Seitenauszug
"""

Wie wärs mit Fettes Brot?
KB: Band schweigt.
DR: Vielleicht ist da ja der Wunsch der Vater des Gedankens. Man könnte uns ja noch dazu überreden. Wir hätten es selbstverständlich drauf. Das sei mal vorangestellt.
S: Die Traute hätten wir.
Ganz hypothetisch: Wären Sie bereit, den offiziellen WM-Song zu machen?
DR, KB, S: Nein.
S: Wer bestimmt, dass das offiziell ist? Ein Fernsehsender? Angela Merkel?
DR: Noch besser, der DFB. Offiziell gibt es einfach nicht mehr, dafür ist die Medienlandschaft zu verzweigt. Jeder Fernsehsender will seinen eigenen Song, am besten noch mit einem fetten Sponsor hintendran. Wenn man da mitmacht, muss man den besten Song machen, der sich durch Qualität durchsetzt.
Lässt sich so ein Song überhaupt mit Absicht planen? Die meisten Sachen kranken doch daran, dass sich jemand hinsetzt und partout ein Fußballlied schreiben will.
DR: Das war ja auch das Schöne am Owomoyela-Song. Ich glaube, wenn man das machen will, hat man sicher die Idee, dass der Song im Stadion gesungen werden soll.
KB: Ich glaube nicht, dass das ein Kriterium sein sollte. Das ist oft gerade der Fehler. Ich glaube auch nicht, dass die Lightning Seeds sich vorher überlegt haben, dass
Footballs coming home
im Stadion gesungen werden soll. Die haben einfach versucht, ein Gefühl, das sie zu Fußball haben, in einen Song zu packen.

"""

Datensätze
"""

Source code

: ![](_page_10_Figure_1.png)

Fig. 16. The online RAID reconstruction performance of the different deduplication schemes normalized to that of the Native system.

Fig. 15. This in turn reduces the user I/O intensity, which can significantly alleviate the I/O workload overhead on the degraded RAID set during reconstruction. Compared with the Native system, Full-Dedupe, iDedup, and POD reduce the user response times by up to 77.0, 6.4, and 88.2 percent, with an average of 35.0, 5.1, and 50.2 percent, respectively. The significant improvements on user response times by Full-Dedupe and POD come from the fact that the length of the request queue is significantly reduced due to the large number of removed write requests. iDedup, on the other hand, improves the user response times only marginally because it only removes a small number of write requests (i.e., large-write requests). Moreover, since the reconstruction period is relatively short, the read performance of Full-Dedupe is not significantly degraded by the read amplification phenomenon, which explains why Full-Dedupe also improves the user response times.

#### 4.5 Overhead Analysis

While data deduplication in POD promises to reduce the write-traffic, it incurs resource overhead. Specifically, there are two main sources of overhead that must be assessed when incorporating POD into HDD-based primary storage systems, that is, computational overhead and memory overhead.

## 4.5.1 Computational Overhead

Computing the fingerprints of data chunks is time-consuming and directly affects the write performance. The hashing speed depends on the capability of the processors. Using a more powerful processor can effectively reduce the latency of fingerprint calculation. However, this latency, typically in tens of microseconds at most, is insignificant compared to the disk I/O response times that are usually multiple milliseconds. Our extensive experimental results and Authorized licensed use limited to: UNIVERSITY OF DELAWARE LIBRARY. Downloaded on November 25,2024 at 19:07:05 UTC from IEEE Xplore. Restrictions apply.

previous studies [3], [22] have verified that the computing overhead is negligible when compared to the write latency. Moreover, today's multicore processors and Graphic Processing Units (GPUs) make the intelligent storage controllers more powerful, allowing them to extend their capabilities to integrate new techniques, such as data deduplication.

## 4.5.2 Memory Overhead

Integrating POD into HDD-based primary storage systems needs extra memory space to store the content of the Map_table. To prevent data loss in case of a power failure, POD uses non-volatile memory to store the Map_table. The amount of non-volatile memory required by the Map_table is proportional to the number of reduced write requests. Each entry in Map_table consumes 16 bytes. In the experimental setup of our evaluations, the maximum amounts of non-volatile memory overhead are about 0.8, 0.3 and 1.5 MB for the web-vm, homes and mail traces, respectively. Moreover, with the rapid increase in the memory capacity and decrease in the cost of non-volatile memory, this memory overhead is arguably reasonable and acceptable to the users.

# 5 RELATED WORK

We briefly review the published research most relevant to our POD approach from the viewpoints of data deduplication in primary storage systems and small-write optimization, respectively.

"""
"""

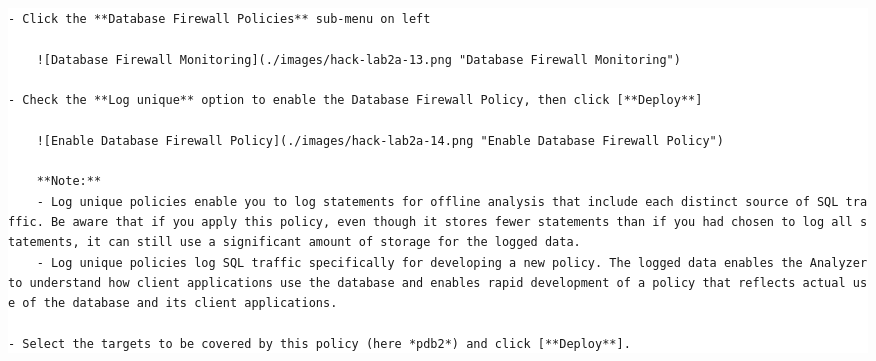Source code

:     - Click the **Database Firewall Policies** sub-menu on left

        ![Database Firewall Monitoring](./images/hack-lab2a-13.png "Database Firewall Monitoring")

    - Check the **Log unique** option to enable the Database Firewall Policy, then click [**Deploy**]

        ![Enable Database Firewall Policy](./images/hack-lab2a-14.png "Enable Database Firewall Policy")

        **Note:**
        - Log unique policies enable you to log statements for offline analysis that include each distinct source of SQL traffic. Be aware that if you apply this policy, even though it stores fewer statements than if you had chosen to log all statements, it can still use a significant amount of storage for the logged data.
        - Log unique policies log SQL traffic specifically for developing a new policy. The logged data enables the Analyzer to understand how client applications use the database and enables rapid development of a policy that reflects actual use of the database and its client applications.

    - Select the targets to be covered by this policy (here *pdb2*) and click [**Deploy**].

"""

Aufgabe
Wiederhole aus dem Seitenauszug wörtlich alles von „DR: Noch besser, der“ bis hinunter zu „Fußballlied schreiben will.“. Die Datensätze stammen aus einer anderen Quelle.

Antwort
DR: Noch besser, der DFB. Offiziell gibt es einfach nicht mehr, dafür ist die Medienlandschaft zu verzweigt. Jeder Fernsehsender will seinen eigenen Song, am besten noch mit einem fetten Sponsor hintendran. Wenn man da mitmacht, muss man den besten Song machen, der sich durch Qualität durchsetzt.
Lässt sich so ein Song überhaupt mit Absicht planen? Die meisten Sachen kranken doch daran, dass sich jemand hinsetzt und partout ein Fußballlied schreiben will.